LISTED ENTRIES —
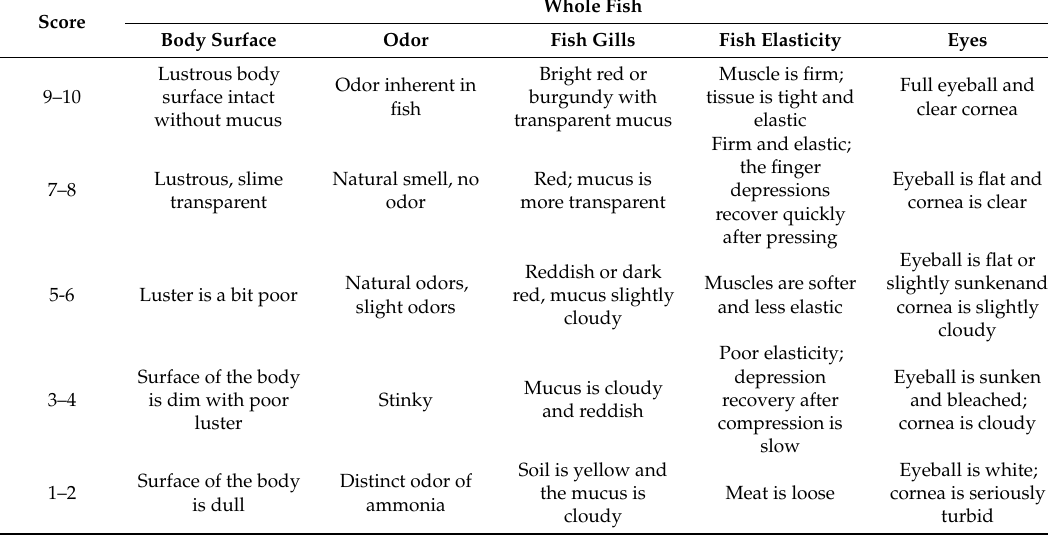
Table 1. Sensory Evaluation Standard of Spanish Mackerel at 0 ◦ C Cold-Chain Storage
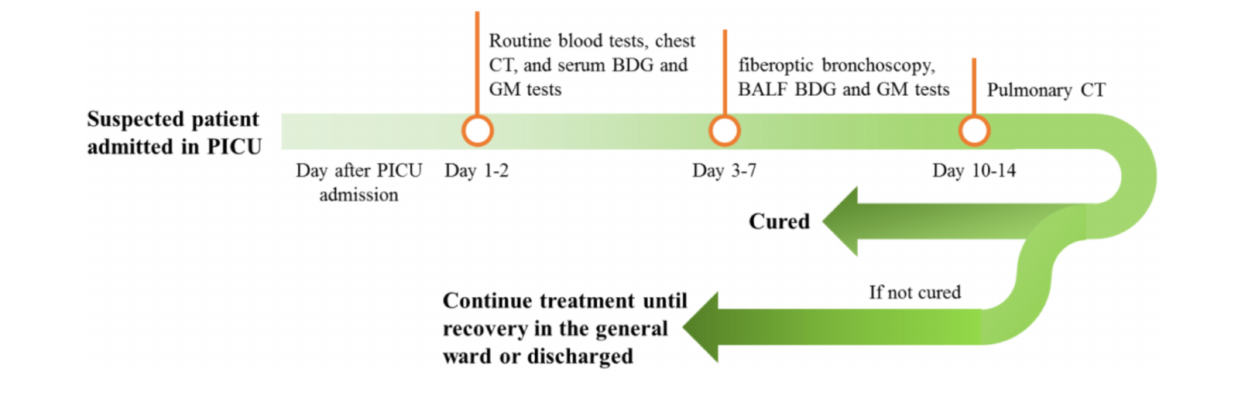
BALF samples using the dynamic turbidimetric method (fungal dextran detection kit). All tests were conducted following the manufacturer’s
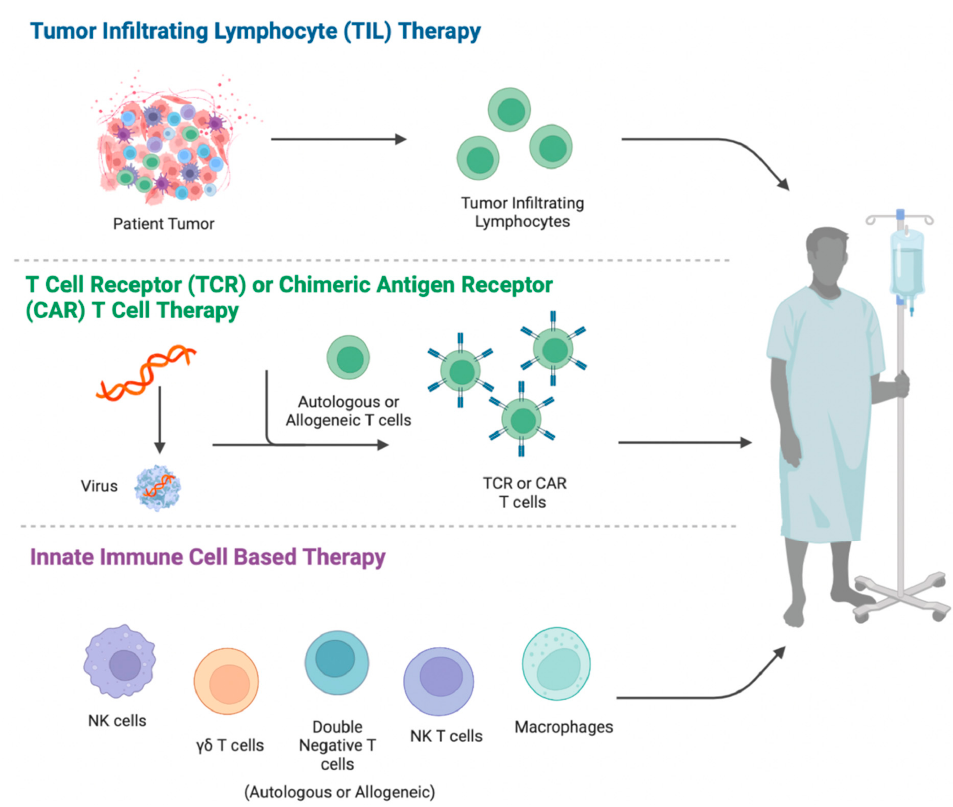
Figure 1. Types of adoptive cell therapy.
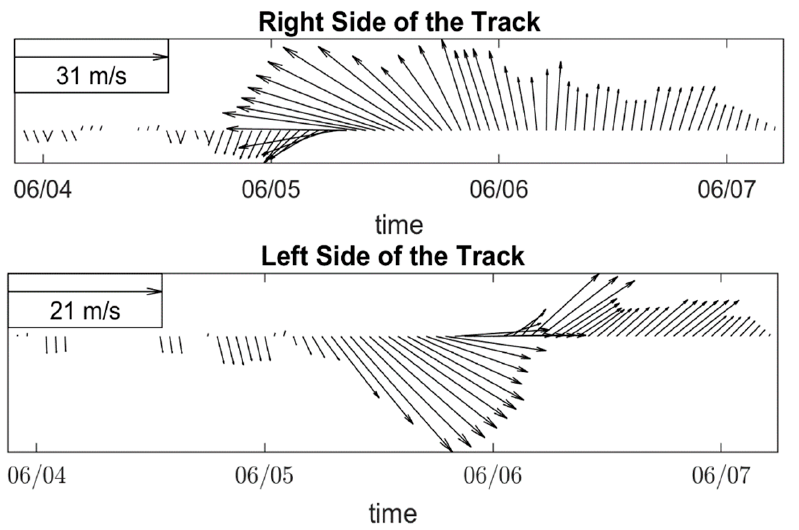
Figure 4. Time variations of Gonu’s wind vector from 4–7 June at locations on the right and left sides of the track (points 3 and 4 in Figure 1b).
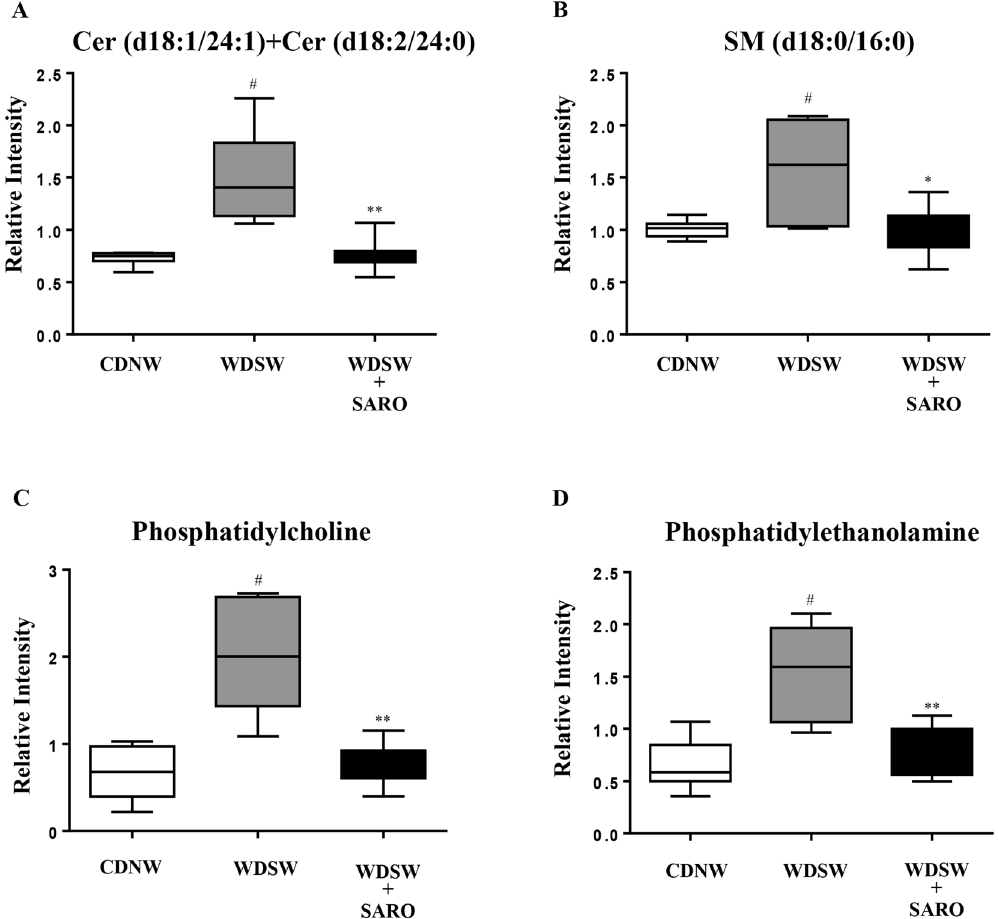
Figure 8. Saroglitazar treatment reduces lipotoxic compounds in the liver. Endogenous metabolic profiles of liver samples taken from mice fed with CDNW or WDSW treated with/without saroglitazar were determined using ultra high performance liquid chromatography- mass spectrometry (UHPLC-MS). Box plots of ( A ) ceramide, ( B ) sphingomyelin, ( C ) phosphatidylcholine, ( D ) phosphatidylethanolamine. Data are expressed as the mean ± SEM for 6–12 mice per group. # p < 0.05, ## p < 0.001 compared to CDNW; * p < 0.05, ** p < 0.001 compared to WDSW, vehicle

---

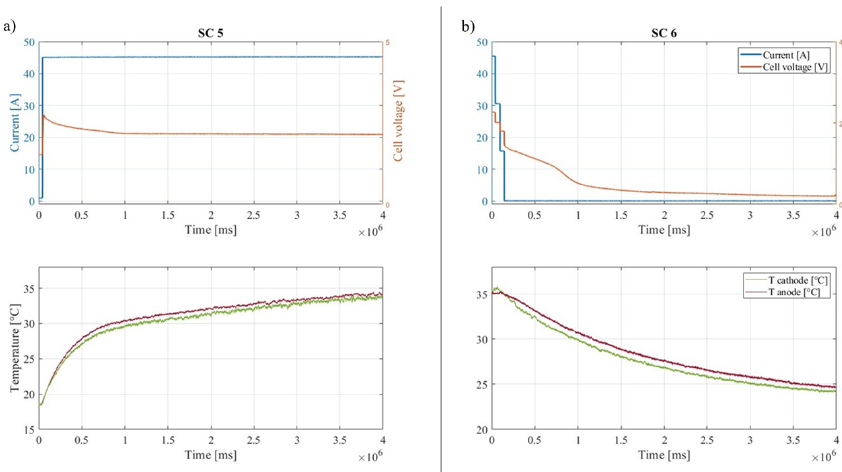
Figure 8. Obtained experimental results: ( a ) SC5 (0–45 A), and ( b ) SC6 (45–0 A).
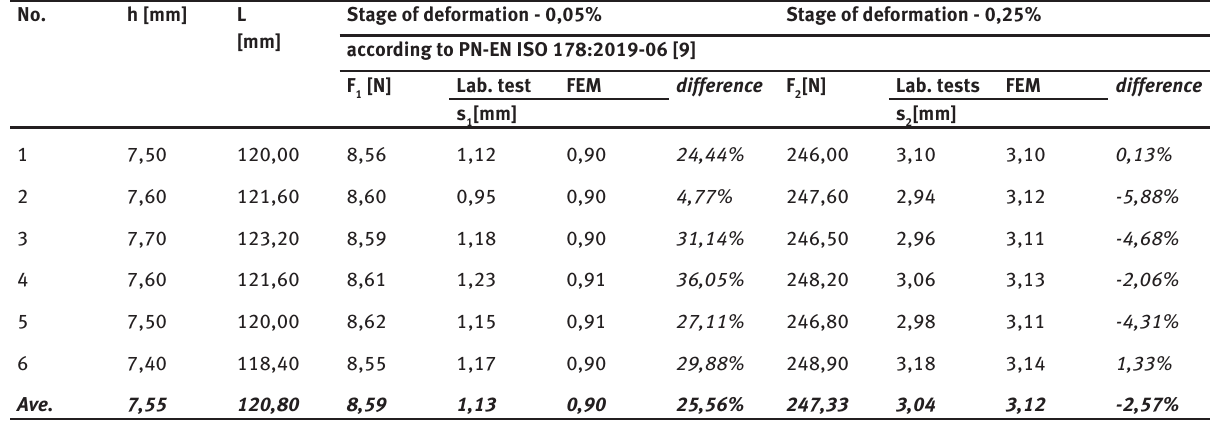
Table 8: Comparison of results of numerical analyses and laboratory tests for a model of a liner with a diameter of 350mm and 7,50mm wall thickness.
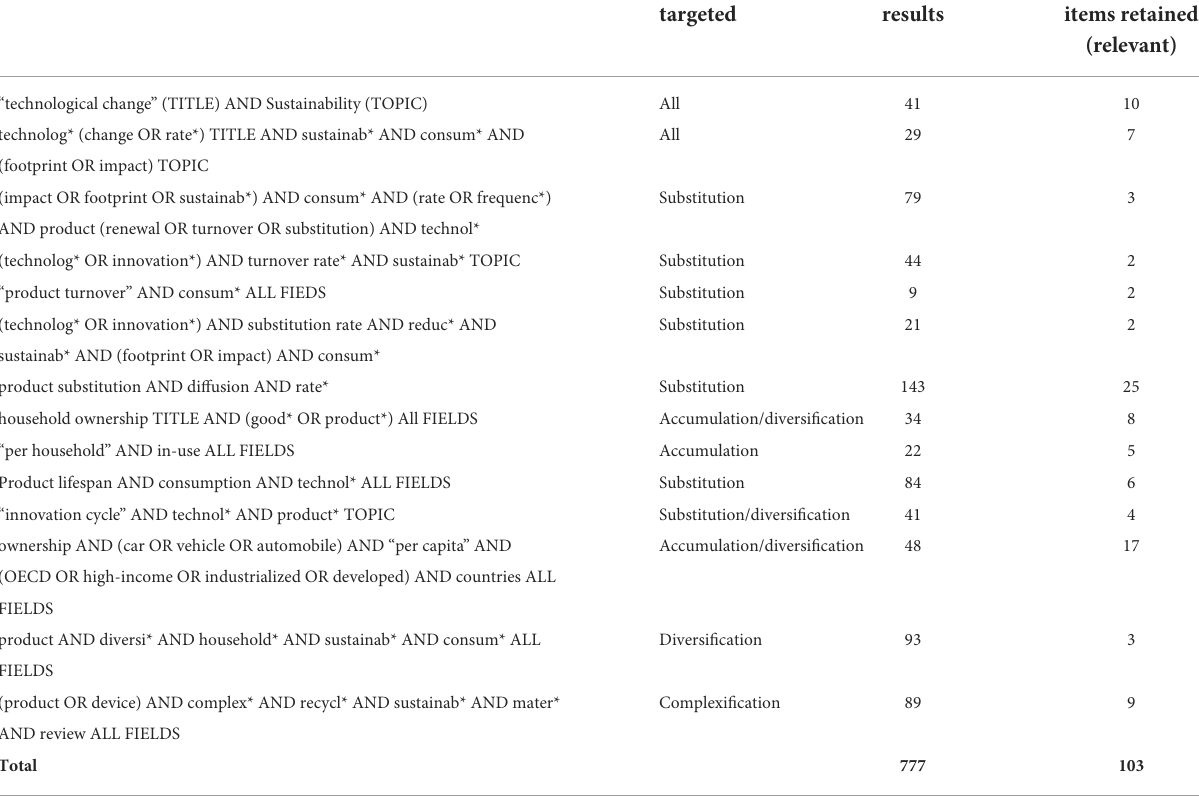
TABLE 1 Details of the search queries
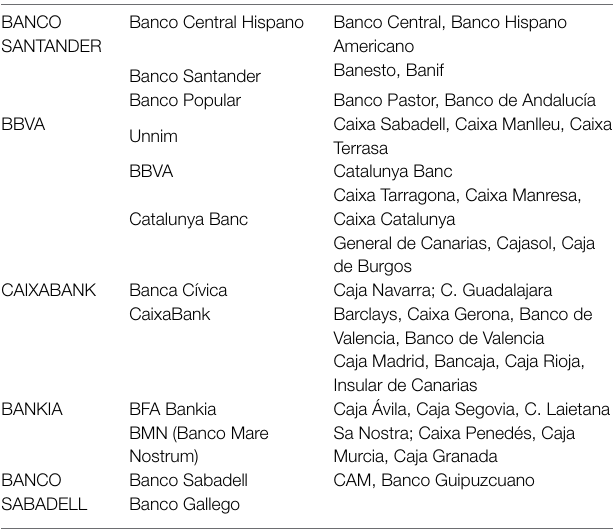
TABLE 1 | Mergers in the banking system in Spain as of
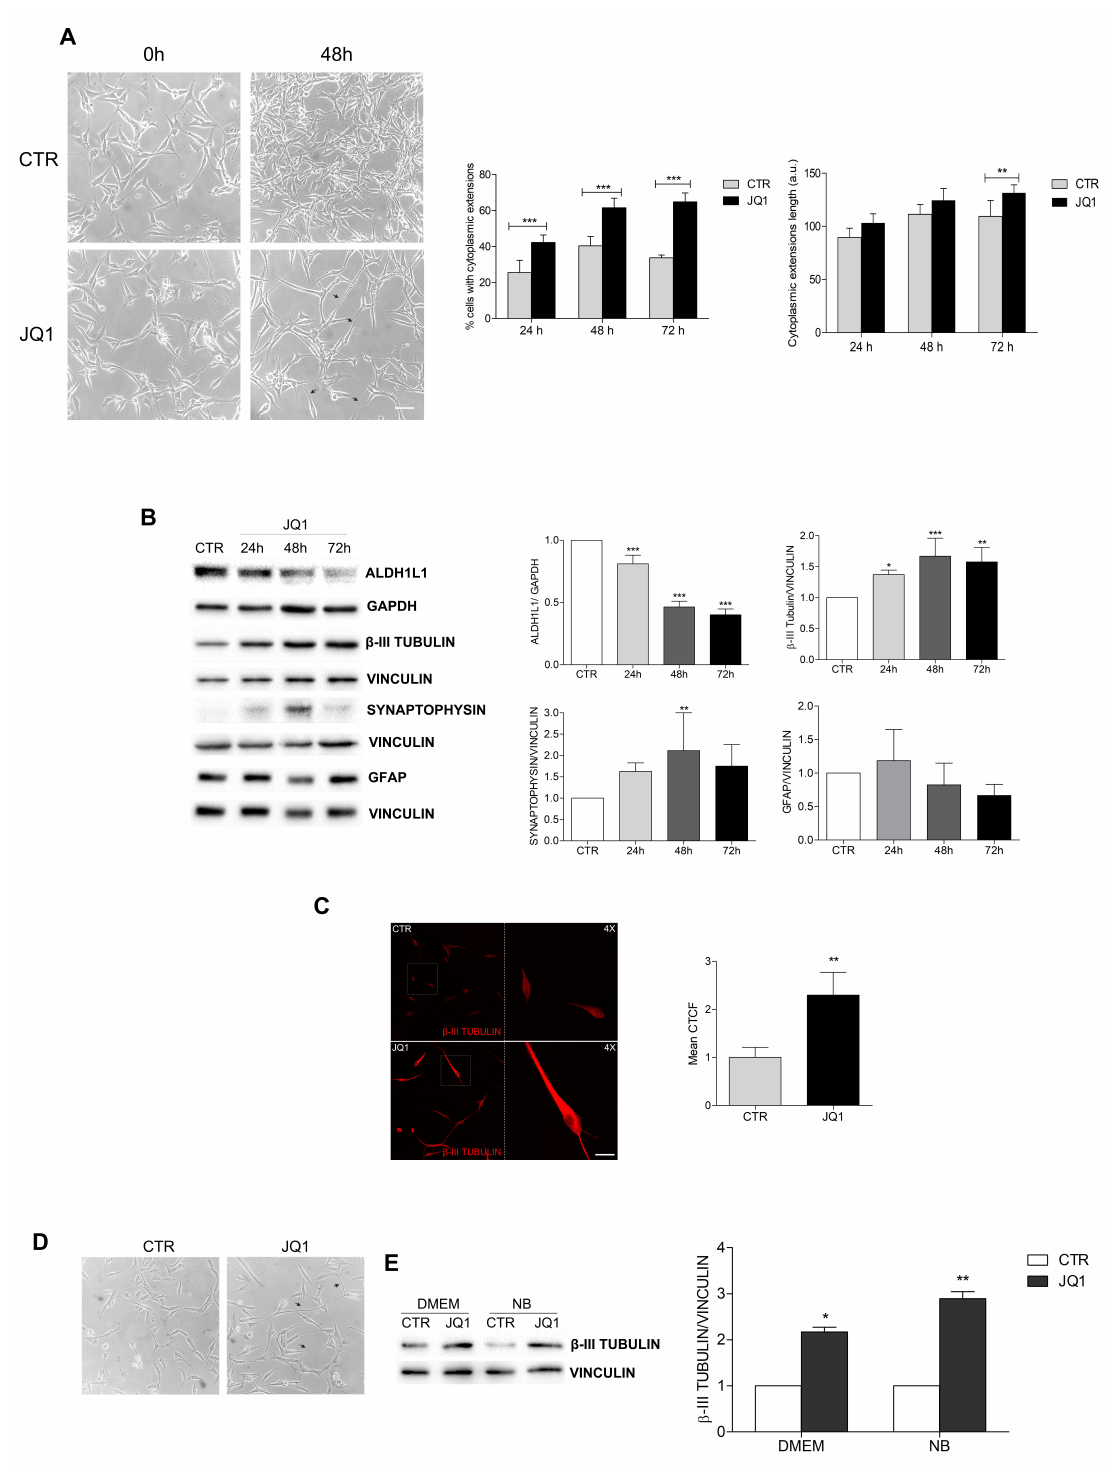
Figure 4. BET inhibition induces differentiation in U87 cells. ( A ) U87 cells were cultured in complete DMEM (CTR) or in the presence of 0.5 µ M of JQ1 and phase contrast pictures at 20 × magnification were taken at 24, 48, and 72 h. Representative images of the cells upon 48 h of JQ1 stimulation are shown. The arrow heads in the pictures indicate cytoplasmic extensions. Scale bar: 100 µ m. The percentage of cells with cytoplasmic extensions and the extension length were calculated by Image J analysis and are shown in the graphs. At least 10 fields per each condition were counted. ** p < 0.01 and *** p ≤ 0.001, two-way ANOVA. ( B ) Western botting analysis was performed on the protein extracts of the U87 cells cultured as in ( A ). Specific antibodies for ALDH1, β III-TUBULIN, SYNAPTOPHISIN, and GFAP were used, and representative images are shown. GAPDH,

--

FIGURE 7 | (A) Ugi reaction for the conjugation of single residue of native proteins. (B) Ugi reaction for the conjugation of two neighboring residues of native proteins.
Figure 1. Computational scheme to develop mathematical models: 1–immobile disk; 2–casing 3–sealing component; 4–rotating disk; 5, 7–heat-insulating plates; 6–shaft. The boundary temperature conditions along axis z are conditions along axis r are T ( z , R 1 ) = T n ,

YOUR GOAL —
In the listing above, find the line containing "Figure 1. Types of adoptive cell therapy." and the line containing "Figure 4. Time"; print those lines and every line between them exactly, leaving out pictures.

ANSWER TO THIS PROBLEM —
Figure 1. Types of adoptive cell therapy.
Figure 4. Time variations of Gonu’s wind vector from 4–7 June at locations on the right and left sides of the track (points 3 and 4 in Figure 1b).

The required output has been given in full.